- _Excerpt provided_
--------------------

Solving the LASSO

Dec 18, 2023

In my last two posts, we saw how to use analytical optimization methods to find the beta coefficients for ordinary least squares and ridge regression. In this post, I want to try to tackle LASSO Regression.

LASSO regression, or L1 regularization, is a popular method in statistical modeling and machine learning where the primary goal is to balance model simplicity and accuracy by adding an L1 penalty term to the linear regression model. The L1 penalty encourages sparse solutions, where some coefficients become precisely zero, making LASSO useful for feature selection.

In the case of ridge regression, we have the following objective function, with the constraint being the L2-norm.

$argmin_{\beta} \frac{1}{2} ||y-X\beta||_{2}^{2} $

$s.t. ||\beta||_{2}^{2} \le s$

Rewriting the objective function and constraint into its Lagrangian form, we have the following:

$L(\beta, \lambda) = ||y-\textbf{X} \boldsymbol{\beta})||_{2}^{2} + \lambda (||\beta||_{2}^{2} - s)$

In the case of LASSO regression, we have the following objective function, with the constraint being the L1-norm.

$argmin_{\beta} \frac{1}{2} ||y-X\beta||_{2}^{2}$

$s.t. ||\beta||_{1} \le s$

Rewriting the objective function and constraint into its Lagrangian form, we have the following:

$L(\beta, \lambda) = ||y-\textbf{X} \boldsymbol{\beta})||_{2}^{2} + \lambda (||\beta||_{1} - s)$

Unlike ordinary least squares and ridge regression, LASSO has no closed-form solution. The reason for this is the presence of the absolute value term in the L1 regularization, which results in a non-differentiable objective function. The lack of differentiability makes it challenging to find an analytical solution using traditional calculus-based methods.

To help solve our LASSO problem, we need to employ iterative optimization techniques to find the optimal coefficients. One approach to help solve this problem is the coordinate descent algorithm. Somewhat similar to gradient descent, coordinate descent is an optimization algorithm that minimizes a multivariate objective function by iteratively updating the parameters along coordinate axes. As we will see below, it optimizes one parameter at a time while keeping the others fixed. This process is repeated until convergence or a specified number of iterations.

In general, the steps for the Coordinate Descent algorithm are as follows:

Initialize Parameters:
1. Start with an initial guess for the parameters (coefficients), often initialized to zeros or some other value.
Choose a Coordinate:
1. Select a coordinate (variable) to update. This can be done cyclically, randomly, or based on some criterion.
Update the Selected Coordinate:
1. Update the selected coordinate by minimizing the objective function with respect to that specific coordinate while keeping all other coordinates fixed.
2. The update rule depends on the specific problem and objective function.
Repeat:
1. Repeat steps 2 and 3 for a predefined number of iterations or until convergence criteria are met.
2. Convergence can be determined by checking whether the change in the objective function is below a certain threshold or if the parameters have stabilized.
Output the Optimized Parameters:
1. Once the algorithm converges, output the optimized parameters.

--------------------

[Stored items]

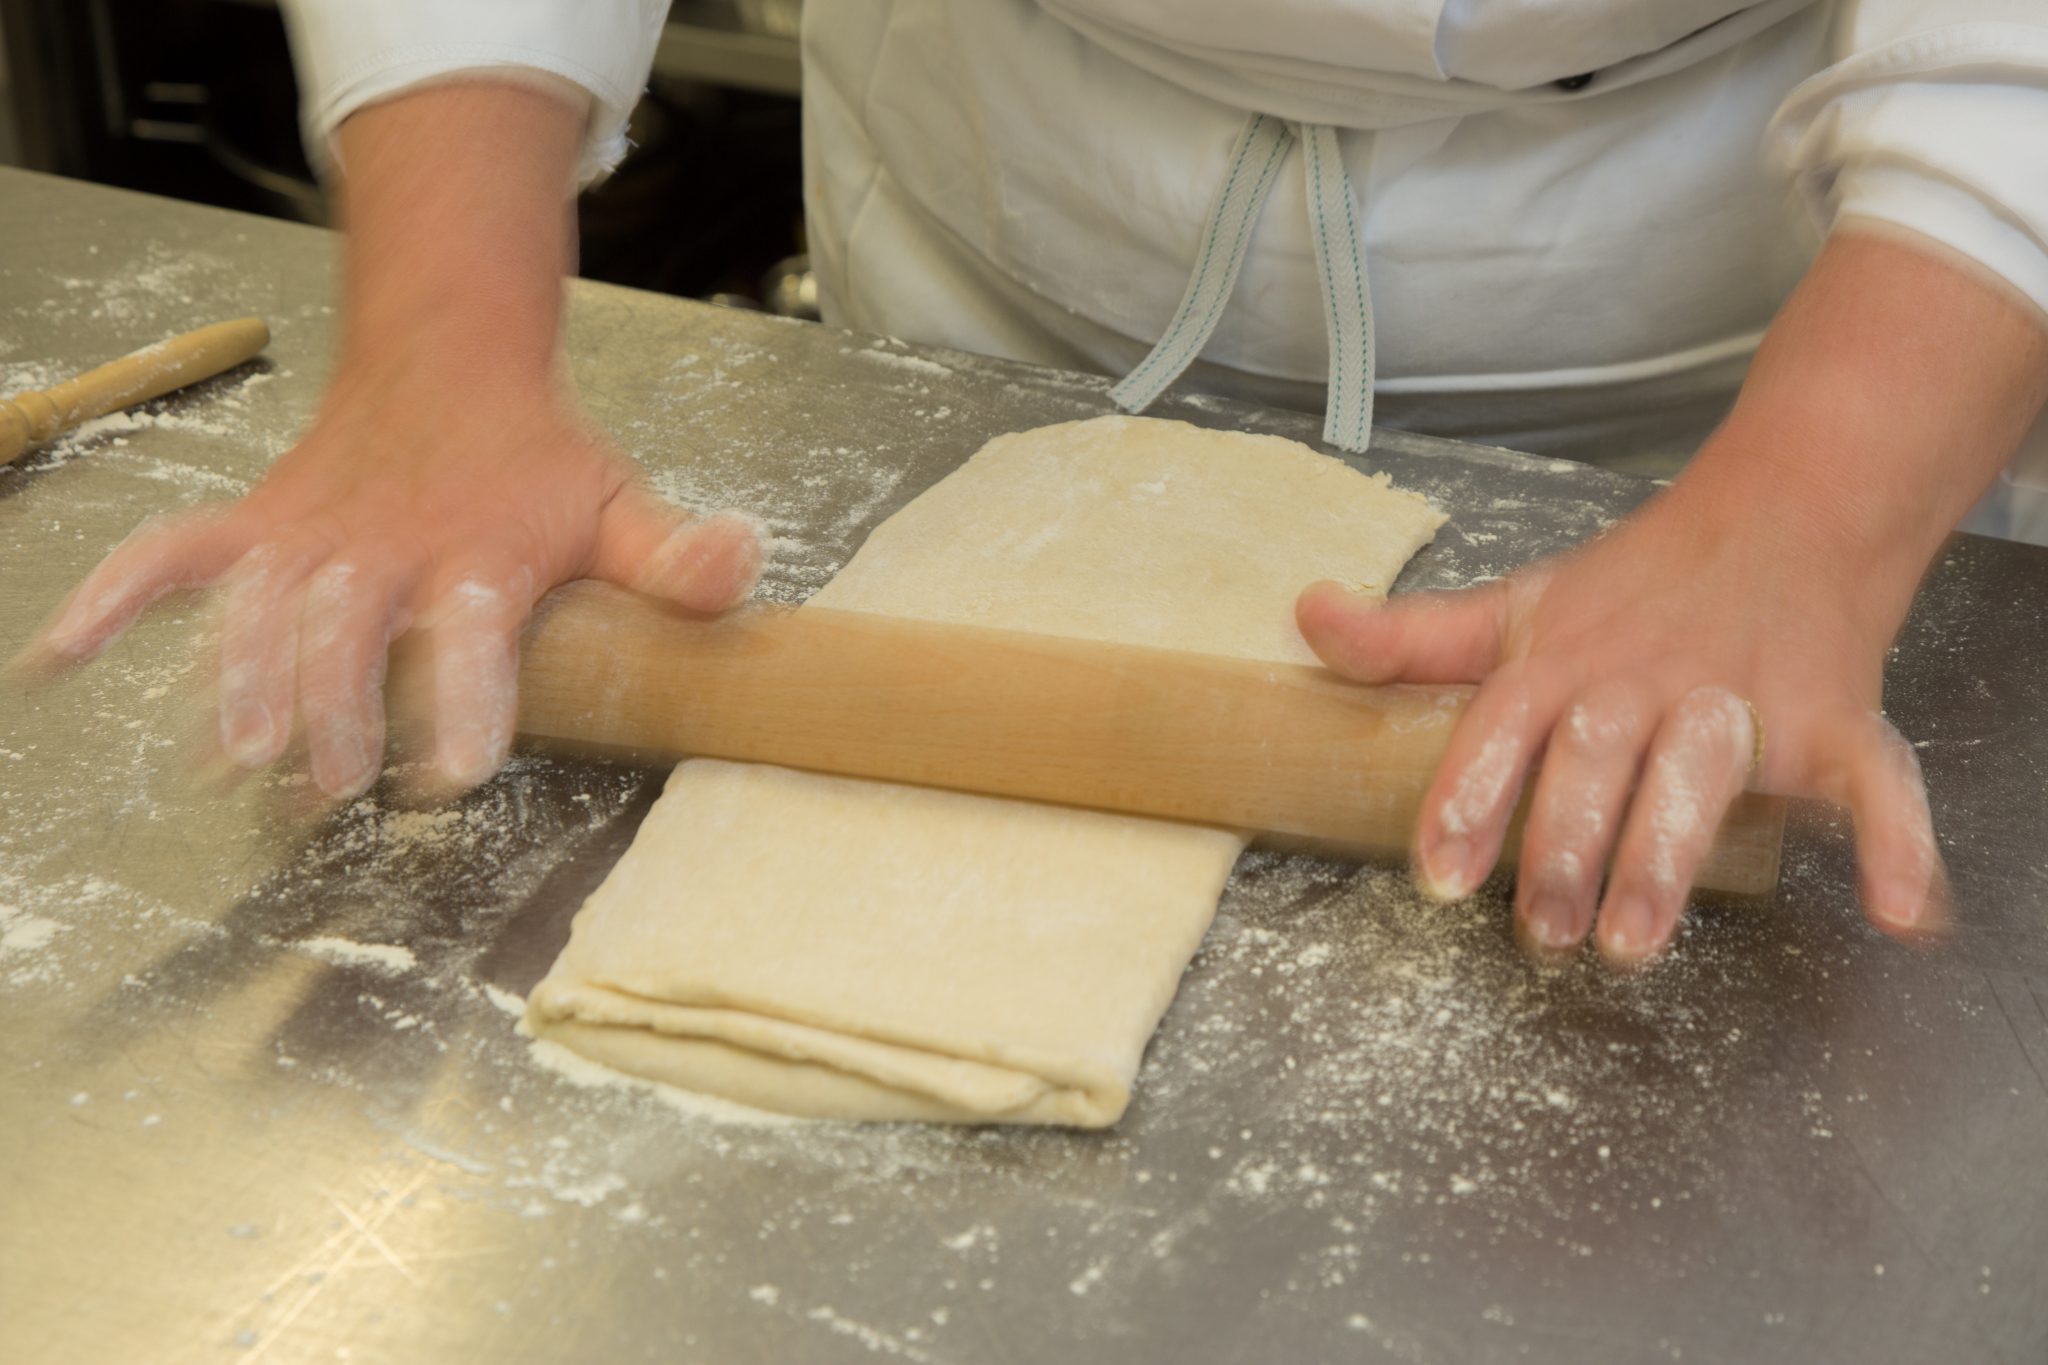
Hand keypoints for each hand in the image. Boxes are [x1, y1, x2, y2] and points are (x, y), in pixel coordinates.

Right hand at [20, 360, 758, 799]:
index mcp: (483, 553)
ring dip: (241, 675)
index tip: (459, 768)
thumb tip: (745, 562)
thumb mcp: (620, 503)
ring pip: (262, 604)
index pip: (476, 633)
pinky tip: (63, 656)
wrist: (452, 357)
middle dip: (337, 706)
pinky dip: (117, 597)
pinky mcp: (257, 527)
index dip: (466, 698)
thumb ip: (674, 557)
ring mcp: (313, 536)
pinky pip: (174, 553)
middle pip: (352, 632)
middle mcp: (388, 547)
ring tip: (230, 753)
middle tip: (330, 782)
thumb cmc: (542, 458)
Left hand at [1293, 225, 2046, 965]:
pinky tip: (1903, 911)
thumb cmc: (1632, 584)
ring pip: (1705, 775)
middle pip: (1600, 760)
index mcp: (1564, 658)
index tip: (1440, 875)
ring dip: (1669, 857)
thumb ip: (1411, 639)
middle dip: (1569, 846)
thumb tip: (1306, 617)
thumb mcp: (1515, 606)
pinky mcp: (1832, 720)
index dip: (1469, 798)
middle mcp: (1647, 678)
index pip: (1503, 727)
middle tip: (1542, 933)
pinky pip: (1875, 779)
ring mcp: (1743, 699)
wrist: (1784, 512)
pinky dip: (1899, 842)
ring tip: (1633, 942)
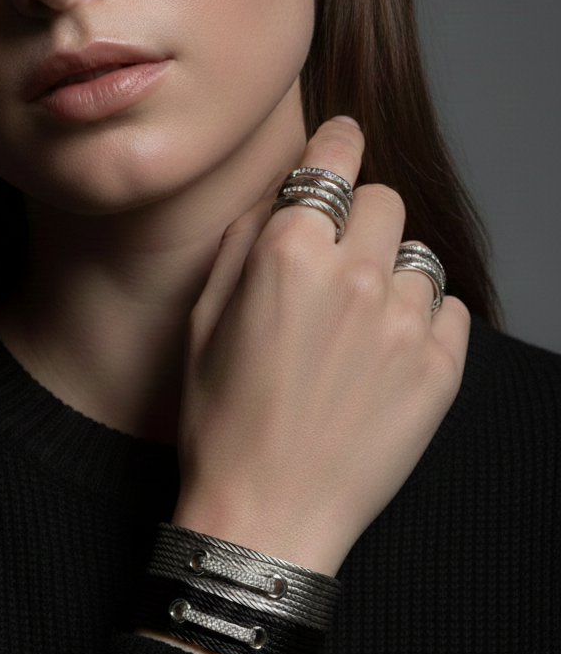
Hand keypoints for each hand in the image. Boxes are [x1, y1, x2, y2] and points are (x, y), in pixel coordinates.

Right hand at [173, 116, 469, 576]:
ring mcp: (403, 322)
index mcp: (288, 254)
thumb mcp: (204, 318)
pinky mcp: (439, 368)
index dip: (339, 142)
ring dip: (391, 271)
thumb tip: (281, 198)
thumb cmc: (222, 419)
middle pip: (384, 200)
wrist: (266, 512)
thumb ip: (245, 242)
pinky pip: (449, 308)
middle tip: (337, 261)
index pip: (335, 158)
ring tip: (359, 321)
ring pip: (419, 255)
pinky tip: (385, 353)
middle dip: (360, 218)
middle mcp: (353, 275)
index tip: (344, 141)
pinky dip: (422, 318)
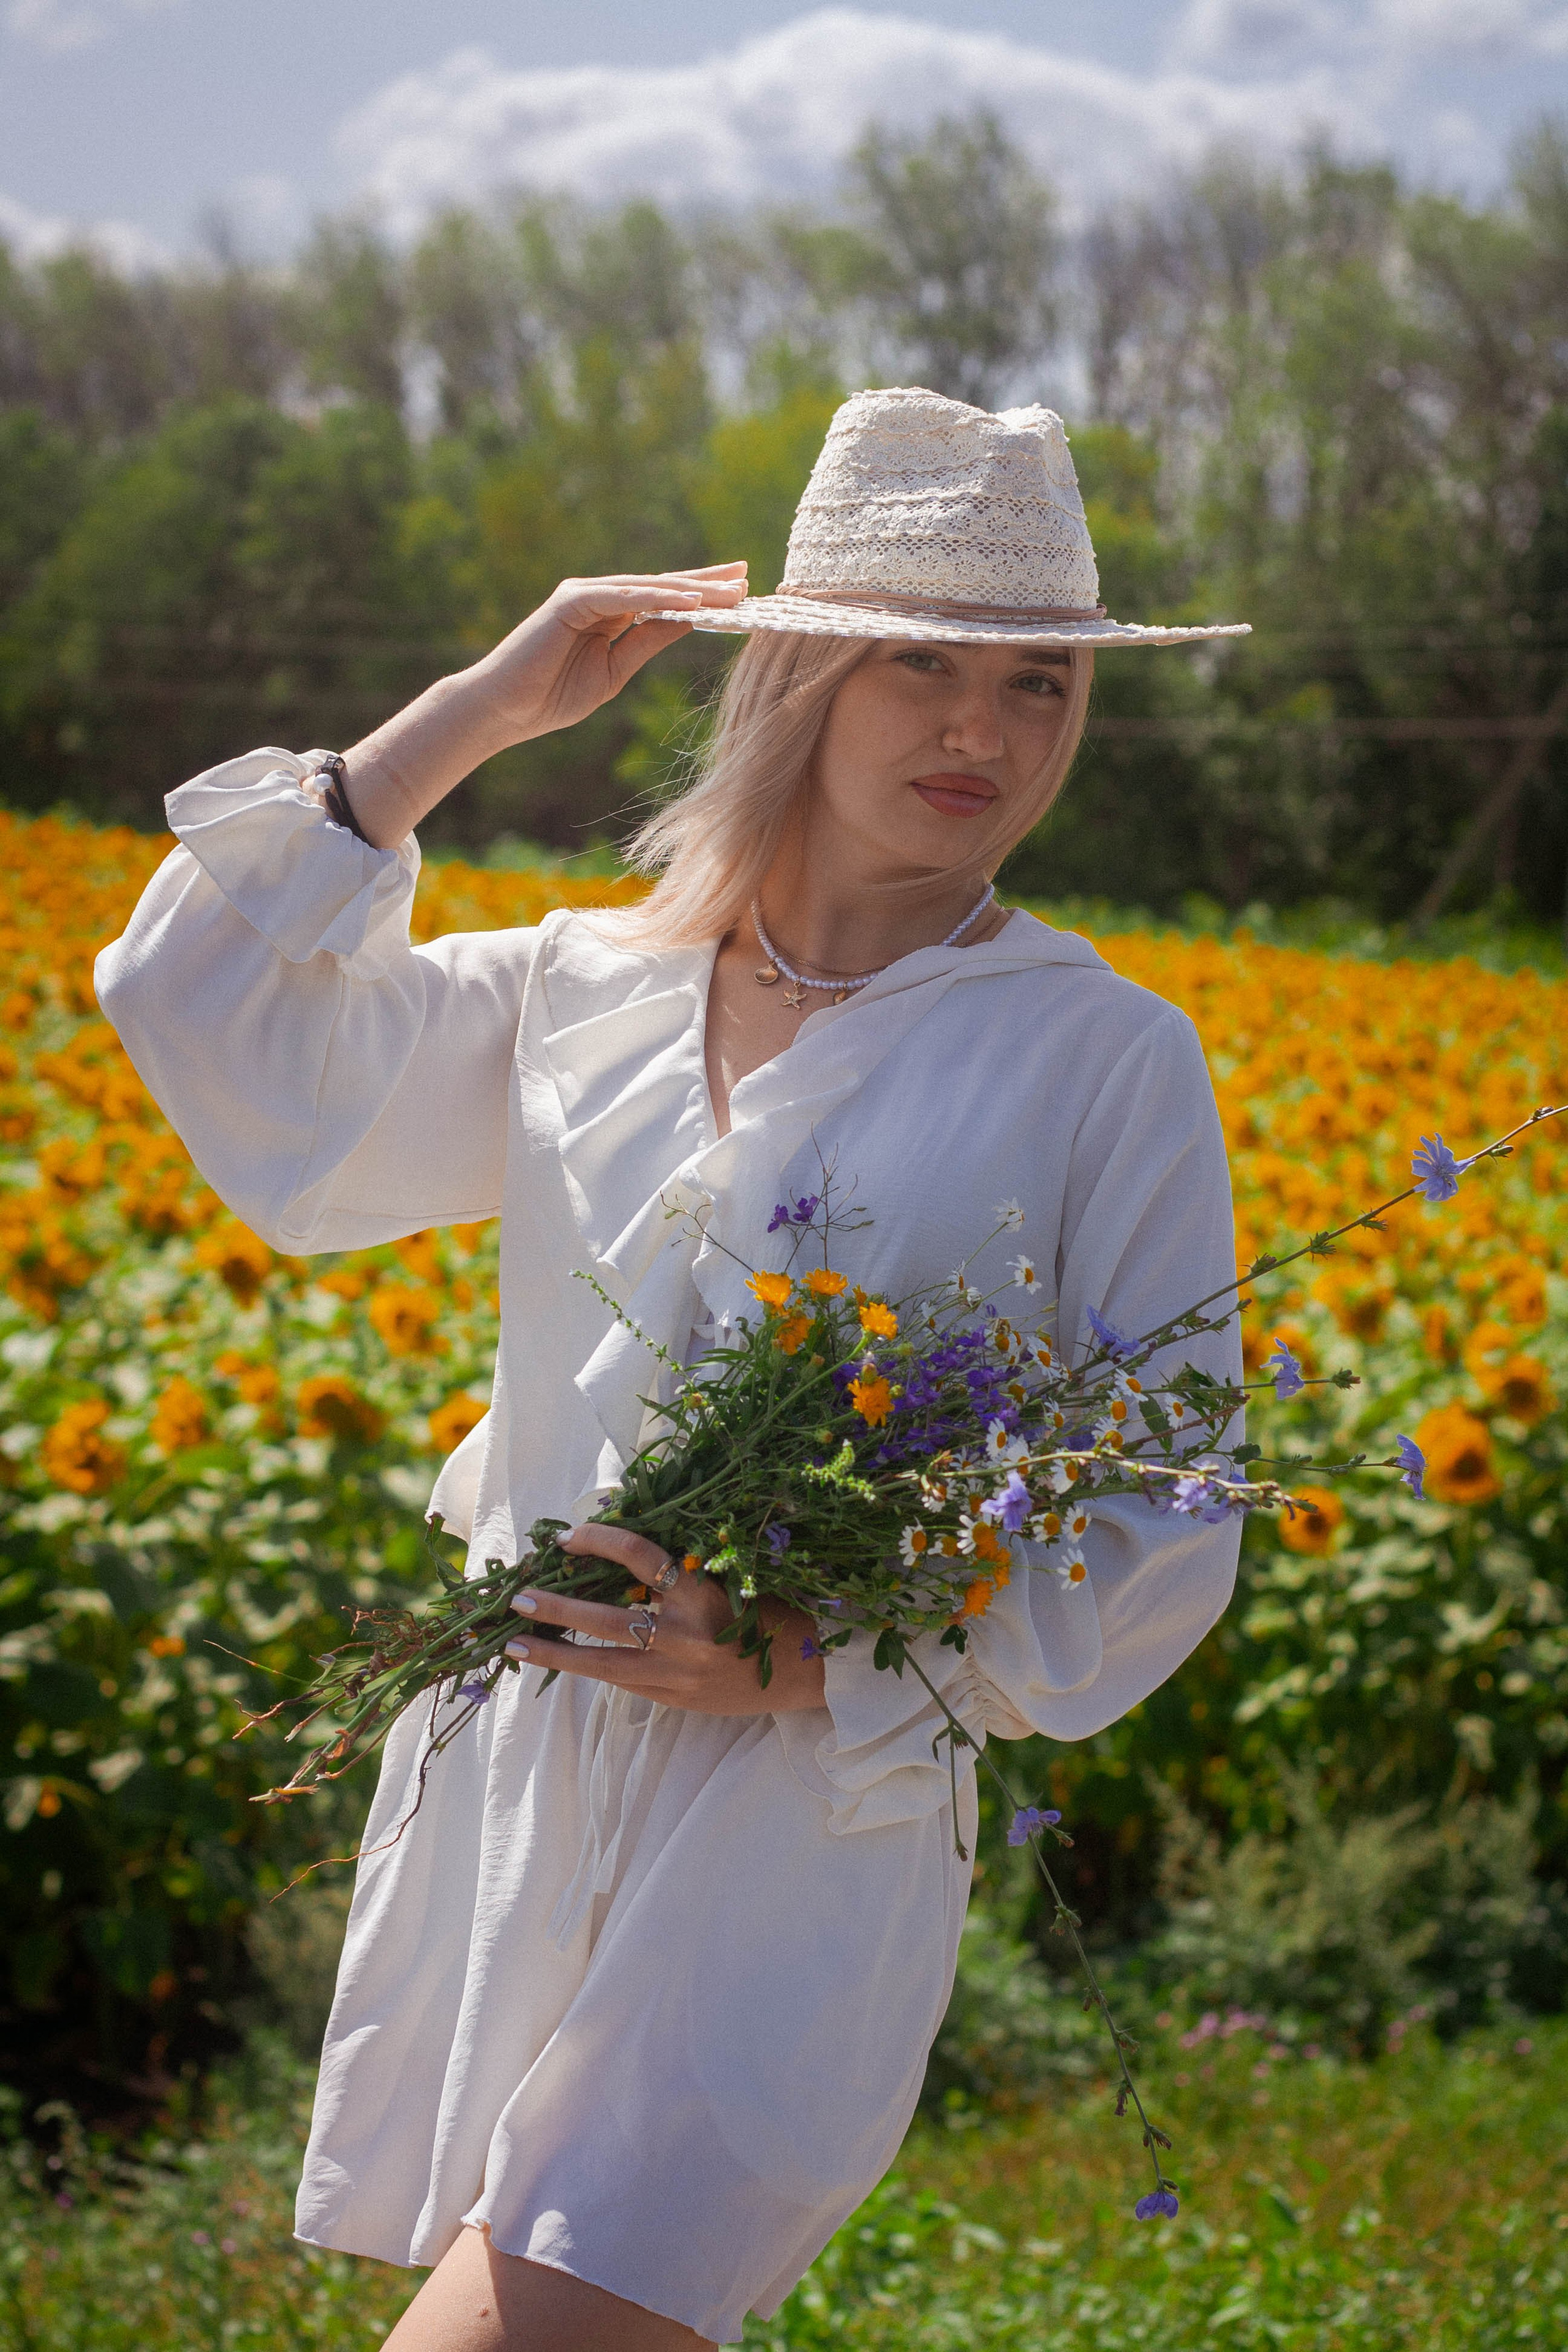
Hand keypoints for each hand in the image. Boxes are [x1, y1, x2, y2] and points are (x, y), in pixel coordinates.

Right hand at [471, 563, 748, 743]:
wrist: (506, 710)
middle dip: (705, 583)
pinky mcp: (570, 601)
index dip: (701, 596)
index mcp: (611, 615)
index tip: (740, 595)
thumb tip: (686, 621)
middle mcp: (600, 597)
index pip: (663, 601)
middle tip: (747, 577)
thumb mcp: (615, 671)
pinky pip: (622, 596)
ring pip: (647, 586)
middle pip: (662, 586)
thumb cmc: (552, 696)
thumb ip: (646, 643)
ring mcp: (584, 594)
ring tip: (730, 589)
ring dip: (690, 588)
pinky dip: (656, 597)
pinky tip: (689, 600)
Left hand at [503, 1524, 827, 1715]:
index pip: (640, 1556)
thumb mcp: (725, 1579)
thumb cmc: (764, 1612)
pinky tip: (557, 1661)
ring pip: (600, 1664)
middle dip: (558, 1608)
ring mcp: (676, 1673)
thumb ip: (675, 1571)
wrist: (802, 1672)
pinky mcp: (671, 1698)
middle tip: (521, 1598)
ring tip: (515, 1645)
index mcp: (703, 1592)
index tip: (567, 1536)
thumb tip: (611, 1551)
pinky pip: (619, 1681)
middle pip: (606, 1619)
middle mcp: (686, 1634)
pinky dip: (586, 1669)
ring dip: (555, 1652)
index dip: (599, 1540)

--------------------

Reproduce the LASSO post word for word, from "In the case of LASSO" to "traditional calculus-based methods.". The records have nothing to do with the LASSO post.

In the case of LASSO regression, we have the following objective function, with the constraint being the L1-norm.

$argmin_{\beta} \frac{1}{2} ||y-X\beta||_{2}^{2}$

$s.t. ||\beta||_{1} \le s$

Rewriting the objective function and constraint into its Lagrangian form, we have the following:

$L(\beta, \lambda) = ||y-\textbf{X} \boldsymbol{\beta})||_{2}^{2} + \lambda (||\beta||_{1} - s)$

Unlike ordinary least squares and ridge regression, LASSO has no closed-form solution. The reason for this is the presence of the absolute value term in the L1 regularization, which results in a non-differentiable objective function. The lack of differentiability makes it challenging to find an analytical solution using traditional calculus-based methods.